**TEXT EXCERPT:**
※ ※ ※

Tech, industrials lead Wall Street higher, banks drop

Tech, industrials lead Wall Street higher, banks drop
By Sruthi Shankar

By Sruthi Shankar

(Reuters) – Wall Street’s main indexes rose on Wednesday, led by gains in technology and industrial stocks, but losses in Goldman Sachs and Bank of America dragged down bank shares.

Goldman Sachs fell about 3 percent after posting its first quarterly loss in six years on tax-related charges, while its trading business took a hit as volatility remained at historically low levels.

BofA shares fell 2.6 percent after the second-biggest U.S. lender reported profit that nearly halved as it booked a $2.9 billion charge due to the new federal tax law.

“You saw a lot of earnings estimates increase coming into earnings season, certainly after tax cuts. So one has to wonder if a lot of that optimism has been baked in,” said Marcelle Daher, co-head of North American asset allocation at John Hancock Financial Services in Boston.

“As you continue to see muted trading, and particularly a flattening of yield curve that tends to depress net interest margin, the bank stocks could be reacting to that.”

The S&P 500 banking index fell 0.61 percent and was on track to post its biggest percentage drop in more than two weeks.

By 10:52 a.m. ET (1552 GMT), the Dow Jones Industrial Average rose 0.44 percent to 25,906.82. The index had crossed 26,000 briefly on Tuesday, its fastest 1000-point rise.

The S&P 500 rose 0.31 percent to 2,785.08 and the Nasdaq Composite gained 0.34 percent to 7,248.60.

Wall Street has rallied strongly in the new year, with the S&P 500 gaining 4.15 percent so far and posting only two sessions of losses, partly on hopes of a robust earnings season.

More than three-quarters of the 30 S&P 500 companies that have reported so far have topped earnings estimates, according to Thomson Reuters I/B/E/S.

Boeing rose 2.6 percent after the company announced a joint venture with car seating leader Adient to make aircraft seats.

IBM rose 2.5 percent after Barclays analysts double upgraded the stock to “overweight” and hiked its price target by $59 to $192.

IBM, along with Microsoft’s 1.57 percent gain and Intel’s 2.6 percent rise, lifted the S&P technology index by 0.6 percent.

Apple’s 0.4 percent fall was a drag on the sector after Longbow Research downgraded its stock to “neutral”, citing a “good, not great iPhone cycle”.

Ford slipped 6.3 percent after the automaker reported a full-year 2017 profit below estimates and provided a downbeat forecast.

Data showed U.S. industrial production increased more than expected in December as unseasonably cold weather boosted demand for heating.

The Federal Reserve said industrial output surged 0.9 percent last month, while economists polled by Reuters had forecast a 0.4 percent increase.

Advancing issues outnumbered decliners on the NYSE by 1,663 to 1,106. On the Nasdaq, 1,543 issues rose and 1,203 fell.

※ ※ ※

**WHAT TO WORK ON:**
Could you print, word for word, the part of the Wall Street report above that starts with "Boeing rose 2.6" and ends with "a downbeat forecast."?

※ ※ ※

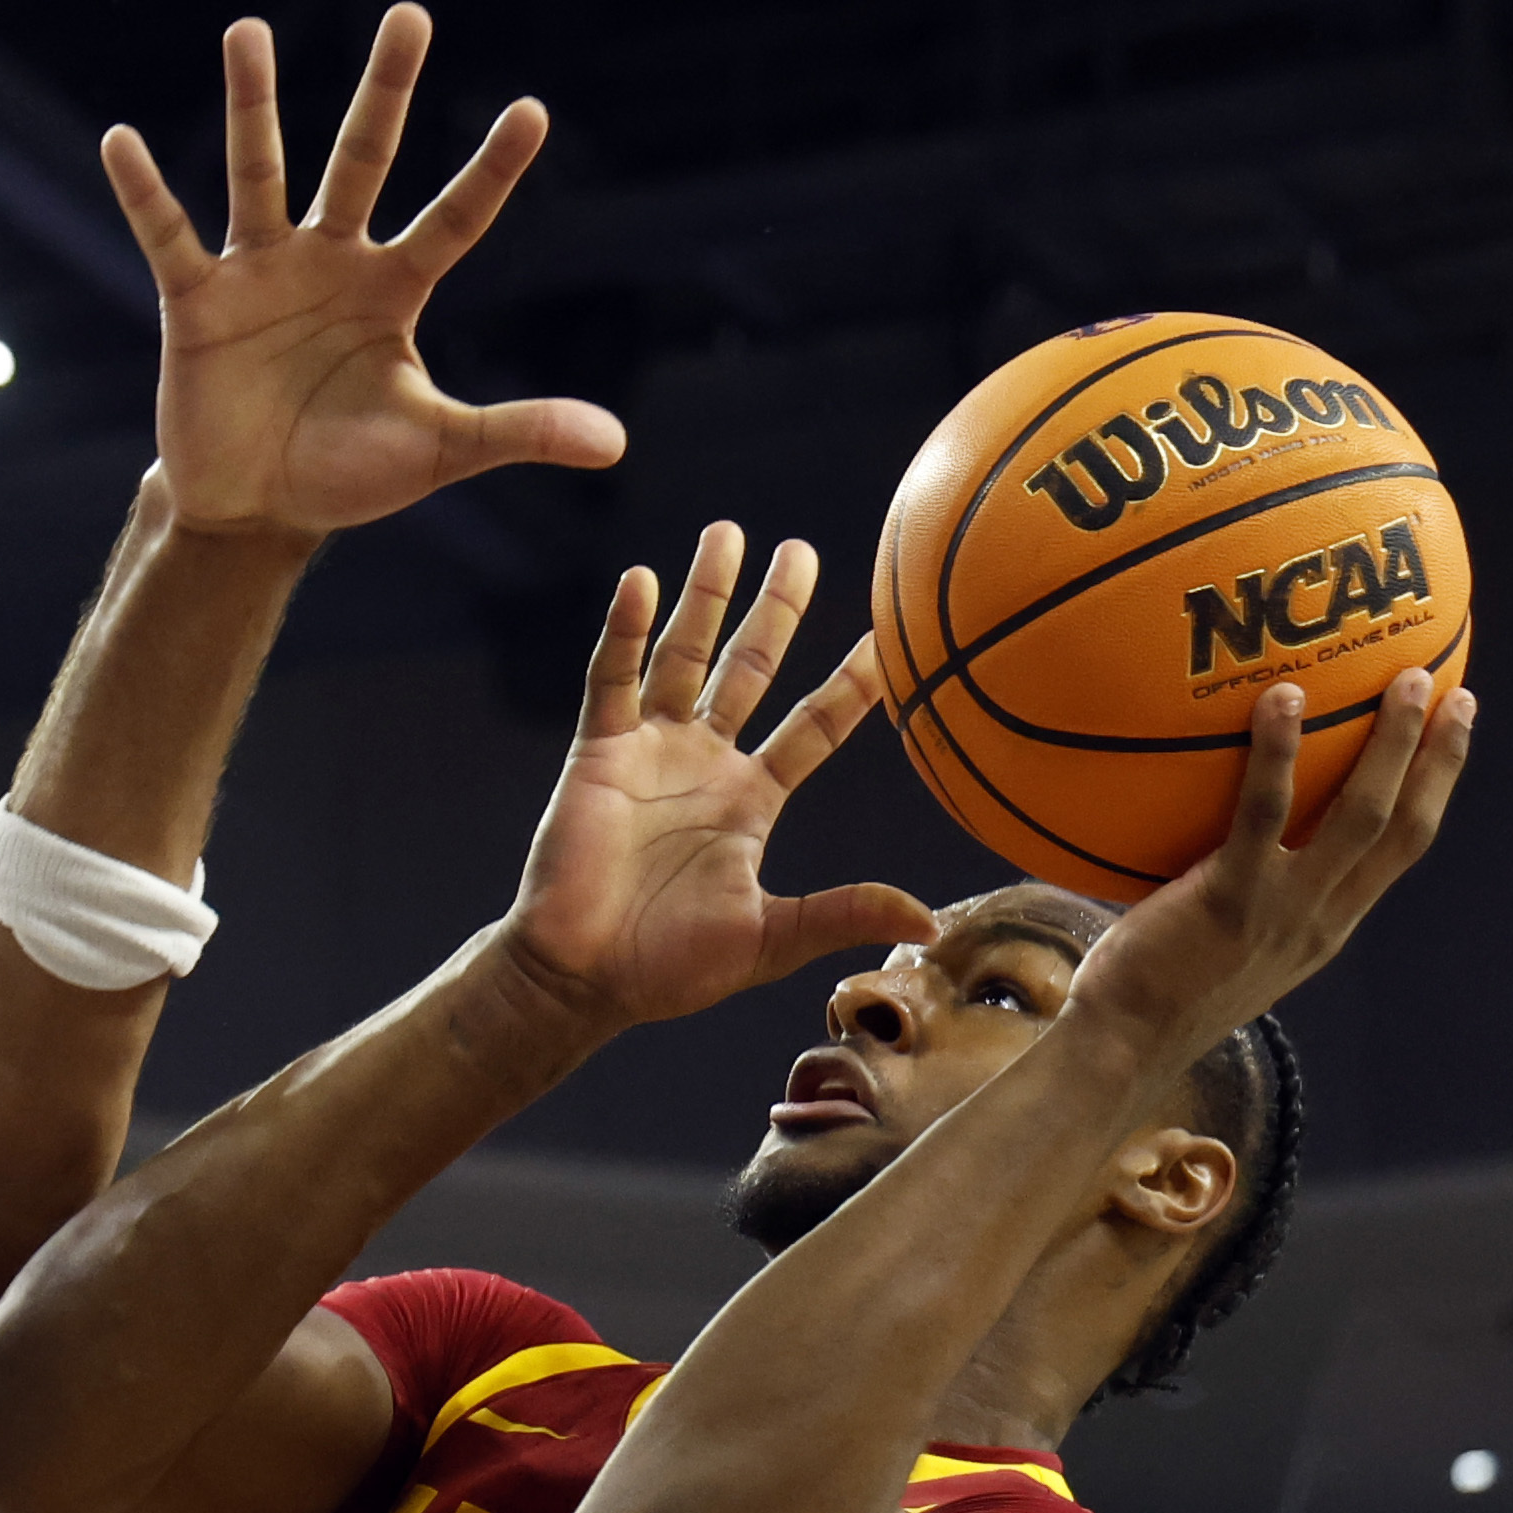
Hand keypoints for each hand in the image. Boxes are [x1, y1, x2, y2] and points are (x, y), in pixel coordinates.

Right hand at [105, 5, 622, 538]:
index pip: (454, 220)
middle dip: (386, 91)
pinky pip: (168, 236)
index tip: (532, 110)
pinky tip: (120, 141)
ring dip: (254, 103)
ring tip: (247, 29)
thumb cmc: (348, 473)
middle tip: (411, 14)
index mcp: (393, 290)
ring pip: (261, 172)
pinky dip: (144, 192)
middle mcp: (331, 262)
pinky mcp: (198, 301)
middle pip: (363, 160)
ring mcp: (262, 272)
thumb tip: (615, 443)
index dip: (490, 170)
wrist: (256, 511)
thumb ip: (518, 430)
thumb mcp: (439, 450)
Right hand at [496, 527, 933, 1028]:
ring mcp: (650, 752)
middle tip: (802, 549)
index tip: (892, 636)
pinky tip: (641, 582)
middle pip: (750, 668)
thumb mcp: (770, 941)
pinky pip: (613, 680)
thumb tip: (931, 923)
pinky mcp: (598, 753)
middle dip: (775, 609)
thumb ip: (841, 914)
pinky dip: (626, 632)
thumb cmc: (668, 968)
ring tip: (727, 534)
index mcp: (751, 801)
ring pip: (684, 656)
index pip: (814, 726)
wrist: (580, 978)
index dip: (852, 685)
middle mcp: (705, 763)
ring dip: (704, 596)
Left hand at [1069, 668, 1475, 1052]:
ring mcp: (1283, 910)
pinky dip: (1279, 755)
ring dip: (1393, 745)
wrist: (1125, 1045)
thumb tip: (1235, 817)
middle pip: (1405, 827)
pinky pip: (1264, 815)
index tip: (1454, 728)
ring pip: (1362, 816)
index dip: (1436, 786)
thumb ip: (1252, 886)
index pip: (1403, 849)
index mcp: (1329, 924)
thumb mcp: (1231, 939)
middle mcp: (1323, 918)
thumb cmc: (1159, 985)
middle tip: (1448, 688)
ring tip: (1403, 680)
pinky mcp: (1232, 900)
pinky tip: (1282, 699)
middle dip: (1437, 757)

※ ※ ※

**REPLY TO THE EXERCISE:**
Boeing rose 2.6 percent after the company announced a joint venture with car seating leader Adient to make aircraft seats.

IBM rose 2.5 percent after Barclays analysts double upgraded the stock to “overweight” and hiked its price target by $59 to $192.

IBM, along with Microsoft’s 1.57 percent gain and Intel’s 2.6 percent rise, lifted the S&P technology index by 0.6 percent.

Apple’s 0.4 percent fall was a drag on the sector after Longbow Research downgraded its stock to “neutral”, citing a “good, not great iPhone cycle”.

Ford slipped 6.3 percent after the automaker reported a full-year 2017 profit below estimates and provided a downbeat forecast.